For my own understanding, I created a boxplot to better understand the distributions

ggplot(my_subset2, aes(x = Measure, y = Data_Value, fill = Measure)) +
  geom_boxplot() +
  scale_fill_brewer(palette = "Set2") +
  labs(
    title = "Comparison of Health-Seeking Behaviors in Mississippi (Adults >= 18 years)",
    x = "",
    y = "Prevalence (%)"
  ) +
  theme_minimal() +
  theme(axis.text.x = element_text(angle = 45, hjust = 1))

The boxplot shows that cholesterol screening and BP medication use have higher median prevalence compared to routine check-ups. Most values appear to cluster within a narrow range which, however, a few lower outliers suggest that some areas may have reduced access to or lower participation in certain health seeking behaviors.

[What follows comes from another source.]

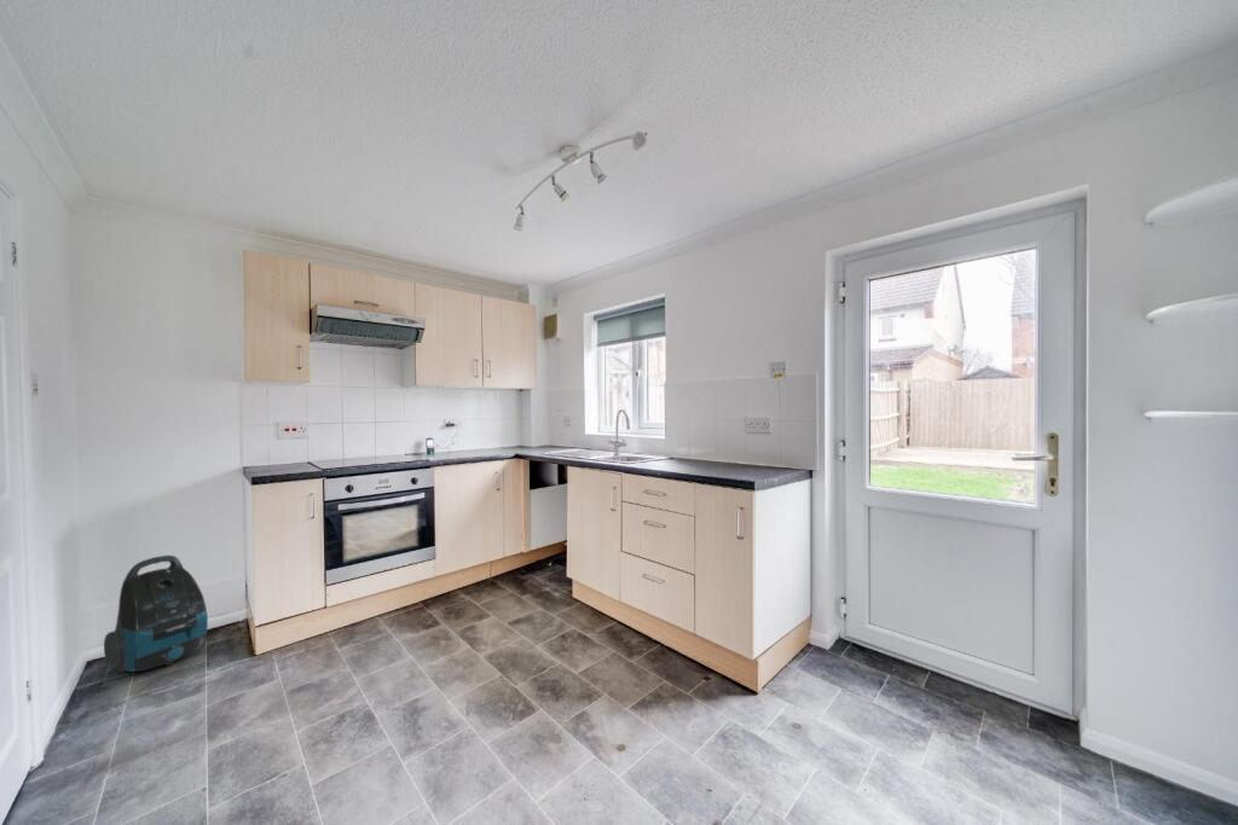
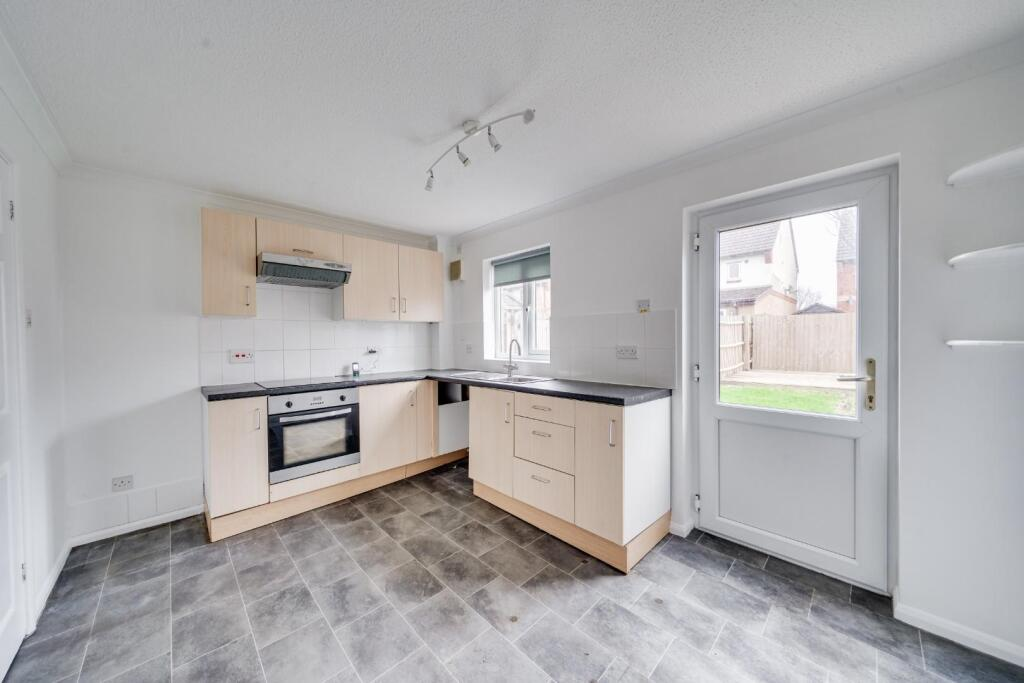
- vacuum cleaner [103,554,209,674]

3. Now create a map of your subsetted dataset.

First map chunk here

leaflet(data = my_subset2) |>
  addTiles() |>
  addCircleMarkers(
    ~long, ~lat,
    radius = 5,
    color = ~colorNumeric("plasma", Data_Value)(Data_Value),
    stroke = FALSE,
    fillOpacity = 0.4,
    popup = ~paste0(
      "<b>City:</b> ", CityName, "<br>",
      "<b>Measure:</b> ", Measure, "<br>",
      "<b>Prevalence:</b> ", round(Data_Value, 1), "%"
    )
  )

4. Refine your map to include a mouse-click tooltip

Refined map chunk here

pal <- colorNumeric("plasma", domain = my_subset2$Data_Value)

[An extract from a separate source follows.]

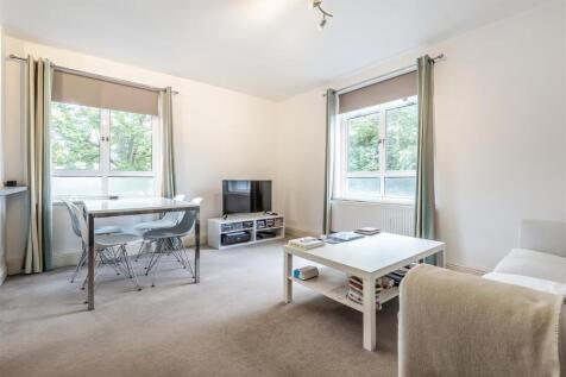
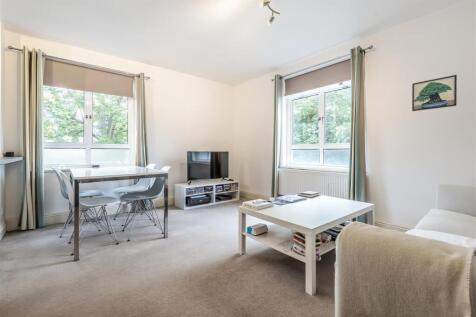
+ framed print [411,74,458,112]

leaflet(data = my_subset2) |>
  addTiles() |>
  addCircleMarkers(
    ~long, ~lat,
    radius = ~sqrt(PopulationCount) / 20, 
    color = ~pal(Data_Value),
    stroke = FALSE,
    fillOpacity = 0.4,                    
    popup = ~paste0(
      "<b>City:</b> ", CityName, "<br>",
      "<b>Measure:</b> ", Measure, "<br>",
      "<b>Prevalence:</b> ", round(Data_Value, 1), "%", "<br>",
      "<b>Population:</b> ", PopulationCount
    )
  ) |>
  addLegend(
    position = "bottomright",
    pal = pal,
    values = ~Data_Value,
    title = "Prevalence (%)"
  )

I decided to add PopulationCount to scale the size of the points on the map because it provides context about how many people are represented in each location. So my map now shows prevalence (the percentage of people engaging in a health-seeking behavior), population size indicating the number of individuals in that location. This makes the map more informative by showing both the intensity of the behavior (color) and the potential public health impact (size).

5. Write a paragraph

In a paragraph, describe the plots you created and the insights they show.

For this assignment, I created two plots and a geographic map to explore health-seeking behaviors in Mississippi. The density plot shows that cholesterol screening and routine check-ups have higher prevalence rates. However, the boxplot shows that BP medication use and cholesterol screening have higher prevalence rates, between 75% and 85% than routine check- ups. Overall, while preventive care behaviors are common, there are still differences and variability that may reflect variations by location, income, and other factors. Lower routine checkups could relate to issues accessing healthcare facilities, perhaps for rural populations. However, further analysis would be needed to better understand these specific circumstances.

The map provides additional insights by showing where these behaviors occur geographically. Areas with higher prevalence are shown with warmer colors, and I scaled the size of each point using PopulationCount to reflect how many people are represented in each location. This allows the map to highlight not only where prevalence is high, but also where there is a larger population of people. Most cities show relatively high prevalence (around 70–85%), which is supported by my earlier plots, however, some locations display lower values, which suggests variation due to other factors at play. Notably, larger circles are concentrated around urban areas and larger cities such as Jackson and Gulfport, while smaller, more dispersed points perhaps represent rural areas. Overall, the results suggest that although health-seeking behaviors are high across Mississippi, geographic differences may indicate disparities in access to healthcare services and resources across urban and rural communities.